Следующей подругой жизни Островского стала актриса Малого театра и настоящая красавица Мария Бахметьева, игравшая небольшую роль в его пьесе «Воспитанница». С ней Островский впервые решился на официальный – то есть, по законам того времени, церковный – брак. К тому времени он, видимо, угомонился и нуждался в тихой семейной пристани, в окружении детишек. Жена перед ним преклонялась. Став Островской, Бахметьева оставила театр – ради мужа и детей.
Первый режиссер
Островский тонко понимал природу театра. В его пьесах всегда есть роли на разные амплуа, для актеров разных поколений. Там и дерзкие молодые герои, и благородные отцы, и карикатурные образы на все вкусы. И – в отличие от всех русских пьес, которые существовали к тому времени – сложные женские образы. Почти в каждой пьесе! В особенности его интересовали изломанные судьбы молодых красавиц и актрис. И совсем не случайно на каждом его спектакле женщины то и дело доставали шелковые платочки. Какой же театральный успех без слез и смеха? Островский умел вызывать и то, и другое. А для актрис он открыл новые перспективы. Каждая из них теперь могла выйти за пределы амплуа, создавая на сцене полнокровные, сложные и яркие образы.

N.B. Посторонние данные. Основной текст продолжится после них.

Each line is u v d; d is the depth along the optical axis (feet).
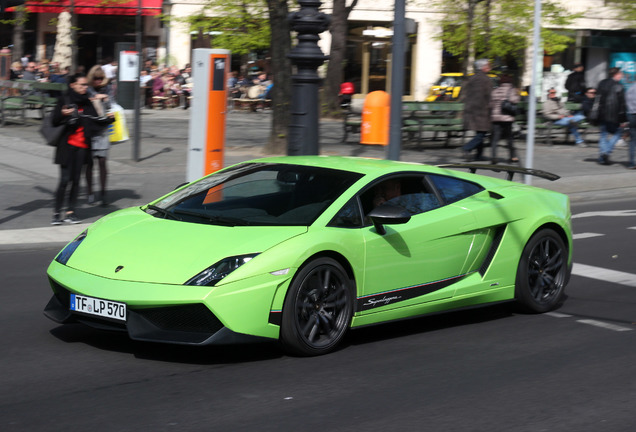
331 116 115.85
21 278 34.83
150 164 69.41
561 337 27.58
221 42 114.11
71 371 22.63
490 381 22.66
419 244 26.73
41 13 144.46
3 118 91.04
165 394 20.90
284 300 23.34
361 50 153.17
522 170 32.81
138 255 23.67
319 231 24.32
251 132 94.94
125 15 141.28
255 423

В те времена драматурги, как правило, и режиссировали собственные постановки. Нужно было обладать актерскими талантами, чтобы по ролям читать каждую новую пьесу труппе – так, чтобы будущие исполнители прониклись характерами. У Островского это получалось превосходно. Для русских актеров – в особенности тех, кто служил в московском Малом и питерской Александринке – он стал настоящим воспитателем. Впрочем, новая система театральной игры устраивала далеко не всех. Самый почтенный актер Малого театра – Михаил Щепкин – был другом Николая Гоголя, но Островского считал самодуром. Актер хотел вкладывать душу в каждую роль, а драматург настойчиво просил его «убрать Щепкина» и играть только выдуманного героя. Между ними случались и публичные конфликты: актеры с трудом привыкали к режиссерскому театру, который тогда только рождался.
«Хоть бросай перо»
Островский примыкал к славянофилам и просвещенным консерваторам, хотя никогда не занимал крайних позиций. Но самым ревностным его поклонникам стал западник и революционер, литературный критик Николай Добролюбов. Он увидел в театре Островского «пьесы жизни». Драматург был амбициозен, на критику обижался и не умел дипломатично скрывать своих эмоций. Ведь он считал себя ни много, ни мало, русским Шиллером. В его письмах часто можно встретить жалобы такого рода: «Если собрать всё, что обо мне писали до появления статей Добролюбова, то хоть бросай перо. И кто только не ругал меня? Даже Писарев обозвал идиотом. От ругани не избавится ни один драматург, потому успех сценического деятеля заманчив и вызывает зависть».